::: MATERIAL TO PROCESS :::

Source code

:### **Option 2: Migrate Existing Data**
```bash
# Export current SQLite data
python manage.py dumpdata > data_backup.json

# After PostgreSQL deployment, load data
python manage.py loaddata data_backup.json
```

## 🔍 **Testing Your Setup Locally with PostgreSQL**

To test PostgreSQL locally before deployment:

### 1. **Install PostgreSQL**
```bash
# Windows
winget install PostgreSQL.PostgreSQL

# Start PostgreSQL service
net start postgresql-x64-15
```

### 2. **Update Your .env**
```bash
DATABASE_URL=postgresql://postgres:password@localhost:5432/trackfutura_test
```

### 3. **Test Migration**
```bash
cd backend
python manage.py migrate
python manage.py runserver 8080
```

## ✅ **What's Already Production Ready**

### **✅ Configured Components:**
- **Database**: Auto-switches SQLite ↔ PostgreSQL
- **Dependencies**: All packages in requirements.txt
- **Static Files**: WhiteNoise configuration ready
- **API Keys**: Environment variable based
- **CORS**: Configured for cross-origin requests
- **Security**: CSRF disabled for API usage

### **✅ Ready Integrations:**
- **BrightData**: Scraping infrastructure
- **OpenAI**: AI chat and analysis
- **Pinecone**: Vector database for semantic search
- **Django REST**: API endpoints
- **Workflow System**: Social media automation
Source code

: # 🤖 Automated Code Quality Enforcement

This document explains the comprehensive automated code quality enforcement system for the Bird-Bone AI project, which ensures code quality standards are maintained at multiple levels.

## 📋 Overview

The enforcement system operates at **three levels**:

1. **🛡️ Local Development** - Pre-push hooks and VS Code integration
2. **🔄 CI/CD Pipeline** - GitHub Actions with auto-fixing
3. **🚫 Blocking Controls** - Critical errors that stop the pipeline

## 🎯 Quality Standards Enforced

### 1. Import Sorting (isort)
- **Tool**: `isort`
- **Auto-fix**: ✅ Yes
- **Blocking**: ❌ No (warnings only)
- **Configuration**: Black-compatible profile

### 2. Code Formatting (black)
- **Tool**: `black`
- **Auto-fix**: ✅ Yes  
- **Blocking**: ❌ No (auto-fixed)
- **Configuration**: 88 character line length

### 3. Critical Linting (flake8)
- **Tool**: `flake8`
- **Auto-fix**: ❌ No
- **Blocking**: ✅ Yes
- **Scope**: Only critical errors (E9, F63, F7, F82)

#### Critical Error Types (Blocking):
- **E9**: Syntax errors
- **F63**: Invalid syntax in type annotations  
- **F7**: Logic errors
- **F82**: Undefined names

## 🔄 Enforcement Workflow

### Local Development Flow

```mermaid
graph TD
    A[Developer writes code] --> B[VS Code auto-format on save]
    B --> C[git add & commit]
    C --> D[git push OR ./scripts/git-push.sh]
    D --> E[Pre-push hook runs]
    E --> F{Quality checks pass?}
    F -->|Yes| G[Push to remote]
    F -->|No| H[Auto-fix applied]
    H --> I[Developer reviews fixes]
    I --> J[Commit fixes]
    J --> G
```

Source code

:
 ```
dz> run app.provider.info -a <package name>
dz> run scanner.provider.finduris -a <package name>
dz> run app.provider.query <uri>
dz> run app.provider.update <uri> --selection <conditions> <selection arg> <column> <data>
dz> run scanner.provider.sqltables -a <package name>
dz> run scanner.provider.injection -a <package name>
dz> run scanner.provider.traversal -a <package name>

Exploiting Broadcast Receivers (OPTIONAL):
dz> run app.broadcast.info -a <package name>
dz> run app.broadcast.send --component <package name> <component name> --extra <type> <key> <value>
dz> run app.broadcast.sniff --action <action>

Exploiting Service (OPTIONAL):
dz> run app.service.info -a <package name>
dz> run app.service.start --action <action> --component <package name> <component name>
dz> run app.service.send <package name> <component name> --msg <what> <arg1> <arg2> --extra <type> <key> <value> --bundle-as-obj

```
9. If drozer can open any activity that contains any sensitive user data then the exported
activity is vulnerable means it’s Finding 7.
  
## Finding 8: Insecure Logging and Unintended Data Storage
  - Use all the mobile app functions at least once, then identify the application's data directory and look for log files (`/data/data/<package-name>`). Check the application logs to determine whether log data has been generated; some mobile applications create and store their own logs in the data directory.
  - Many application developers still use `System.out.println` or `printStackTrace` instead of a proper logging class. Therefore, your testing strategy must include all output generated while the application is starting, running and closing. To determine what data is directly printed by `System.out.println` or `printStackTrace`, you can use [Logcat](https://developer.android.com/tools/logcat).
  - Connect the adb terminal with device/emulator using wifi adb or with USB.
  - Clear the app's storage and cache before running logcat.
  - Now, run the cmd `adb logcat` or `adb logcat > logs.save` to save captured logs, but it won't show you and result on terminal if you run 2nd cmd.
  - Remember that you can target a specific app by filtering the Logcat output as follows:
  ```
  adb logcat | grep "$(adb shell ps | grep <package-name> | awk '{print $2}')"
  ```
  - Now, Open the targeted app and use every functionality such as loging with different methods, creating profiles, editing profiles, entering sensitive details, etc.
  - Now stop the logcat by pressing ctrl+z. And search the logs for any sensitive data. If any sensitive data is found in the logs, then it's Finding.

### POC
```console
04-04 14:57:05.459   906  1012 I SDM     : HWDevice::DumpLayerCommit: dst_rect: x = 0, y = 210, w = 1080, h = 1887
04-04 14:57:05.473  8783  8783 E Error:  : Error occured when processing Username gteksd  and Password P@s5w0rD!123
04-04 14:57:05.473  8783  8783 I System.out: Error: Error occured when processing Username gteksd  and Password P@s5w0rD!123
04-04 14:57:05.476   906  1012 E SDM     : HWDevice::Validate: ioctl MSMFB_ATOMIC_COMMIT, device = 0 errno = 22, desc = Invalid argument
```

:::

Your answer must consist only of the lines from the start of the records above through the line with "The enforcement system", each retyped exactly.

Source code

:### **Option 2: Migrate Existing Data**
```bash
# Export current SQLite data
python manage.py dumpdata > data_backup.json

# After PostgreSQL deployment, load data
python manage.py loaddata data_backup.json
```

## 🔍 **Testing Your Setup Locally with PostgreSQL**

To test PostgreSQL locally before deployment:

### 1. **Install PostgreSQL**
```bash
# Windows
winget install PostgreSQL.PostgreSQL

# Start PostgreSQL service
net start postgresql-x64-15
```

### 2. **Update Your .env**
```bash
DATABASE_URL=postgresql://postgres:password@localhost:5432/trackfutura_test
```

### 3. **Test Migration**
```bash
cd backend
python manage.py migrate
python manage.py runserver 8080
```

## ✅ **What's Already Production Ready**

### **✅ Configured Components:**
- **Database**: Auto-switches SQLite ↔ PostgreSQL
- **Dependencies**: All packages in requirements.txt
- **Static Files**: WhiteNoise configuration ready
- **API Keys**: Environment variable based
- **CORS**: Configured for cross-origin requests
- **Security**: CSRF disabled for API usage

### **✅ Ready Integrations:**
- **BrightData**: Scraping infrastructure
- **OpenAI**: AI chat and analysis
- **Pinecone**: Vector database for semantic search
- **Django REST**: API endpoints
- **Workflow System**: Social media automation
Source code

: # 🤖 Automated Code Quality Enforcement

This document explains the comprehensive automated code quality enforcement system for the Bird-Bone AI project, which ensures code quality standards are maintained at multiple levels.

## 📋 Overview

The enforcement system operates at **three levels**:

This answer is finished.